What is needed:
From the line below that contains "cancer (adenocarcinoma) tissue" to the line that contains "staining of adenocarcinoma", repeat every line exactly, both ends included, and nothing else.
====
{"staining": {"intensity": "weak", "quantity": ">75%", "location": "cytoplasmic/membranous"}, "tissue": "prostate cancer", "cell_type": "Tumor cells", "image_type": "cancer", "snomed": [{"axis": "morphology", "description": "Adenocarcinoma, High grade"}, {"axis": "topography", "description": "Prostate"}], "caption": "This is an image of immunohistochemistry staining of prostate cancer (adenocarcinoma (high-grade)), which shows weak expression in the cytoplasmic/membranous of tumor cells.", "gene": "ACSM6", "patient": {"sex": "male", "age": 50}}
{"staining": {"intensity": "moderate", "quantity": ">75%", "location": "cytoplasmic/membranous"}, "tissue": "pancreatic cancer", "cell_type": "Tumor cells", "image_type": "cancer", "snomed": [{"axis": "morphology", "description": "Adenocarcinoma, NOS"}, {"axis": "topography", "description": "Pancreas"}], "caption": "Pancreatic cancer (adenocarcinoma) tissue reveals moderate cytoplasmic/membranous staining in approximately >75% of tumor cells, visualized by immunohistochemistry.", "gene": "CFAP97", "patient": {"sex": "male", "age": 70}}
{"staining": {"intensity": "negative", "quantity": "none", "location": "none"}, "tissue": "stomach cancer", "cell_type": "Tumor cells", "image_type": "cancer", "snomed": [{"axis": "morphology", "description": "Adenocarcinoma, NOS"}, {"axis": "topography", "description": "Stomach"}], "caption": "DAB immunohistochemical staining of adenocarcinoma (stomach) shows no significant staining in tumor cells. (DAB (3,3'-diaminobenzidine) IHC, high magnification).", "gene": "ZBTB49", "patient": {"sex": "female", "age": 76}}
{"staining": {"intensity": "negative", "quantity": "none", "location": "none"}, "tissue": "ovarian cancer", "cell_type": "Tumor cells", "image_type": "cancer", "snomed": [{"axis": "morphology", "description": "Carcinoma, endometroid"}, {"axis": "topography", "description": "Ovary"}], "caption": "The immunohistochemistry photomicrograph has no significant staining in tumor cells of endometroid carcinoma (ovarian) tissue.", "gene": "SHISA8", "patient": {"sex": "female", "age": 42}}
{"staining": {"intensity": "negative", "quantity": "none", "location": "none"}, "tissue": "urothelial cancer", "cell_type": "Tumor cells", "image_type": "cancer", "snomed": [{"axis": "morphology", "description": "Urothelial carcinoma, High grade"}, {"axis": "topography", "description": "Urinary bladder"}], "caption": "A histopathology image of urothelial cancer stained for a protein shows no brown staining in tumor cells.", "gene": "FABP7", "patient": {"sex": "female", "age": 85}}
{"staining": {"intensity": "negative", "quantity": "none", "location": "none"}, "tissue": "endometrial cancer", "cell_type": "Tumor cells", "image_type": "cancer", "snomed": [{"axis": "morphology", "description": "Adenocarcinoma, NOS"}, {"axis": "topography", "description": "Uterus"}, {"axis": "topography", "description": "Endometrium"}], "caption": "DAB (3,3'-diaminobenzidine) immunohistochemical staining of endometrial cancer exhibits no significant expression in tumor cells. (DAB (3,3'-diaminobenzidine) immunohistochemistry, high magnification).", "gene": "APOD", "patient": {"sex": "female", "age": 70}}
====
Answer to this exercise:
{"staining": {"intensity": "moderate", "quantity": ">75%", "location": "cytoplasmic/membranous"}, "tissue": "pancreatic cancer", "cell_type": "Tumor cells", "image_type": "cancer", "snomed": [{"axis": "morphology", "description": "Adenocarcinoma, NOS"}, {"axis": "topography", "description": "Pancreas"}], "caption": "Pancreatic cancer (adenocarcinoma) tissue reveals moderate cytoplasmic/membranous staining in approximately >75% of tumor cells, visualized by immunohistochemistry.", "gene": "CFAP97", "patient": {"sex": "male", "age": 70}}
{"staining": {"intensity": "negative", "quantity": "none", "location": "none"}, "tissue": "stomach cancer", "cell_type": "Tumor cells", "image_type": "cancer", "snomed": [{"axis": "morphology", "description": "Adenocarcinoma, NOS"}, {"axis": "topography", "description": "Stomach"}], "caption": "DAB immunohistochemical staining of adenocarcinoma (stomach) shows no significant staining in tumor cells. (DAB (3,3'-diaminobenzidine) IHC, high magnification).", "gene": "ZBTB49", "patient": {"sex": "female", "age": 76}}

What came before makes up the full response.